In diretta dall'Asia

Poeti a Seoul (e altri lacrimogeni)

Seoul è così grande che la percepisco solo un pezzo per volta. Rasa al suolo con la seconda guerra mondiale e poi con la lunga guerra che divise le due Coree, è quasi interamente ricostruita, al di qua e al di là di un largo fiume che determina ampie highway, ponti, svincoli. Il suo centro è poco riconoscible, non ortogonale, vedo un muro e  centinaia di autobus addossati a quel muro come nelle vie adiacenti: è il parco che racchiude i templi antichi, le mura.

Nella hall dell’albergo incontro un personaggio mitico. “Un po’ old fashioned”, mi disse Kim Young-ha. Lo trovo con la faccia piegata costantemente da un lato come in una smorfia di leggero disgusto, ma è solo un atteggiamento iniziale, una sorta di timidezza: l’espressione di default.

Restiamo in piedi nella hall: i bar sono troppo expensive, dice lui, ma abbiamo ancora una ventina di minuti buoni prima che arrivino il poeta e la editor. Gli chiedo: ma quindi prete? o spretato? “Brother”, risponde piegando di nuovo la testa da un lato, sorpreso della mia ignoranza. Fratello di Taizè, nome già sentito nel terzo mondo. Opere di carità, sì, ma quest uomo arriva decenno orsono e si fa affascinare dalla lingua coreana, dalla sua letteratura classica, e poi dai poeti contemporanei. E parlandomi della democrazia, degli anni settanta e ottanta  e novanta usa questa espressione: beh, e poi mi son preso anch’io la mia dose di lacrimogeni e tutto quanto.
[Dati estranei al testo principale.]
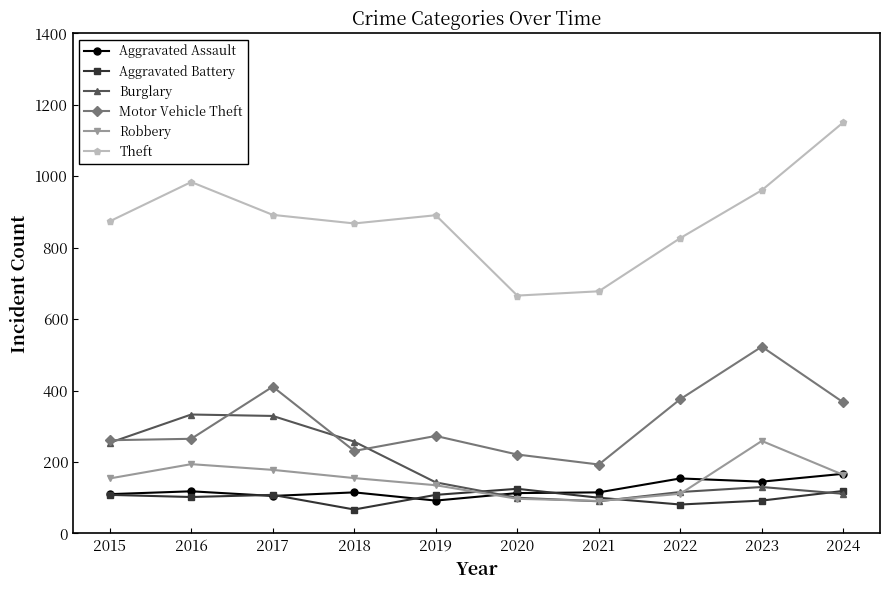

True or false: Motor Vehicle Theft and Theft cross at least once.

False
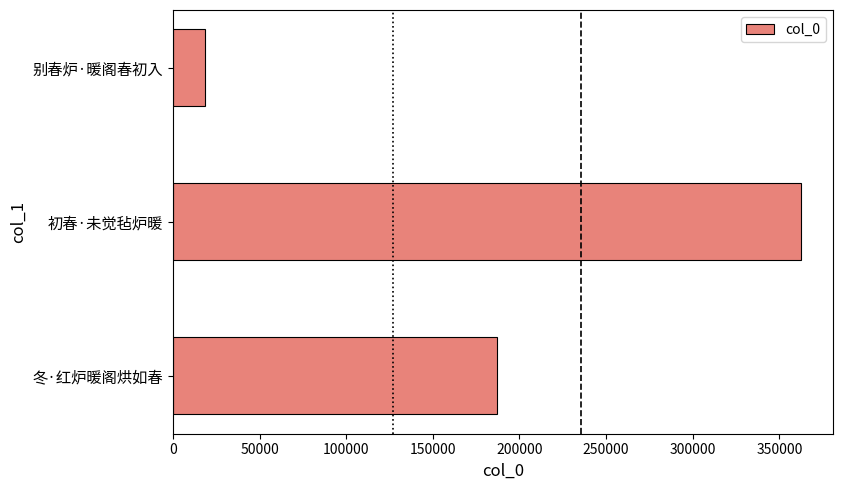

List the labels in order of value, smallest first.

别春炉·暖阁春初入, 冬·红炉暖阁烘如春, 初春·未觉毡炉暖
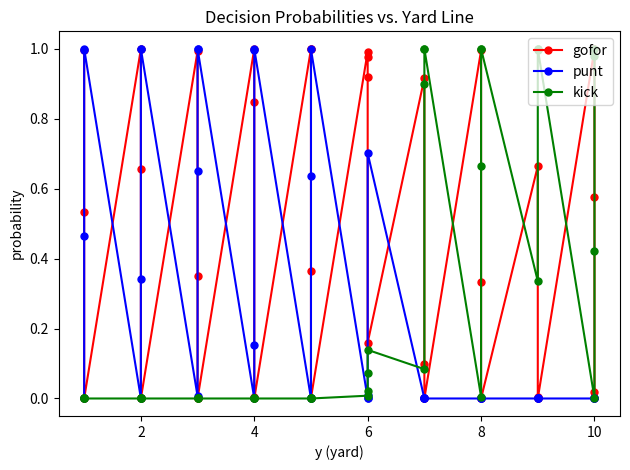

Is it true that kick equals 0.0 at 2?

True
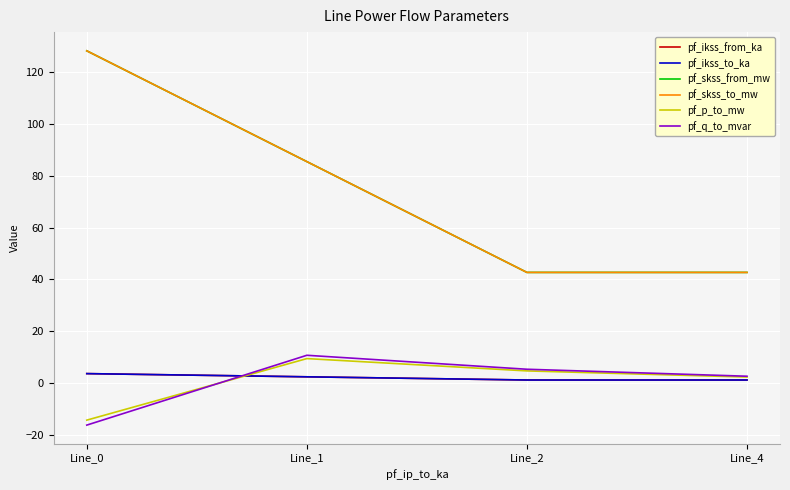

Which label corresponds to the smallest value in the chart?

Line_0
Viva il Brother allora: la poesia la traduce, gli piace. A Londra alla fiera del libro accompagna un nome più famoso di quello che mi porta questa sera, ma l’ha tradotto lui. Shim Bo-seon, che quando arriva vestito di un giubbino in questa hall di gente in blazer, in completo grigio, non da mostra di vergognarsene. Timidezza zero, semplicità, un impiego all’università (noiosissimo, mi dice). La cotraduttrice di  Shim Bo-seon, che ci accompagna fa un po’ da tappezzeria: parla a voce troppo bassa, non la sento, dopo un po’ esce dalla conversazione.

Per andare al ristorante passiamo da un immeso mercato nel sottosuolo: è quasi tutto kimchi il cibo fermentato tipico di qua. Fermentato? Sì, lo salano, aggiungono acqua, e poi lo lasciano qualche giorno a macerare. Pesce, carne, verdura. Ai banchetti si può assaggiare. Assaggio tutto.

E’ una cena veloce, questa, io e il giovane poeta non riusciamo a parlarci moltissimo, nel frastuono di un ristorante popolare. Ma quello che ci tiene a spiegarmi è quanto lui voglia distinguersi dalla tradizione classica: la poesia come letteratura alta, con un vocabolario inaccessibile ai più non gli interessa. Predilige l’utilizzo delle locuzioni gergali, i modi di dire della gente qualunque, per la strada, che a suo dire riflettono il loro modo di vivere, e di pensare.

Io provo a dirgli che la poesia in Italia non ha la forza di penetrazione che le vedo avere in Asia. Pochi sono i nomi di poeti contemporanei che ricordo, e gli cito due che virano sul dialettale, la lingua delle persone comuni: Luzi e Zanzotto.

E mi dice lui, Shim Bo-seon, quello che stavo per domandargli io: che sì, la scrittura contemporanea coreana (e aggiunge: sopratutto quella maschile), ha la sua origine in quegli anni ottanta di contestazione, e di rifiuto di una modernizzazione che ormai li ha travolti. ma loro non hanno voglia di piegarsi. E me lo dice lui: è come il punk. Punk will never die.

Poi, per la strada, circondati dagli impiegati in grigio usciti dagli uffici del centro che mangiano ai tavolini, mi dice (meglio: mi declina un suo verso li per lì): la Corea è così: questi in giacca e cravatta cenano e continuano a parlare del loro lavoro, non hanno altri argomenti, i giovani guardano la tv, hanno i videogiochi, e vanno a ballare, in silenzio. Anche i poeti quando si trovano insieme restano in silenzio: però bevono.

L’ha detto lui.

E Brother Antony? Nato in Cornovaglia, diventato presto Frate di Taizè, naturalizzato sudcoreano, con il nome di An Sonjae. Dal cognome An, per facilitare noi occidentali, il nome Anthony.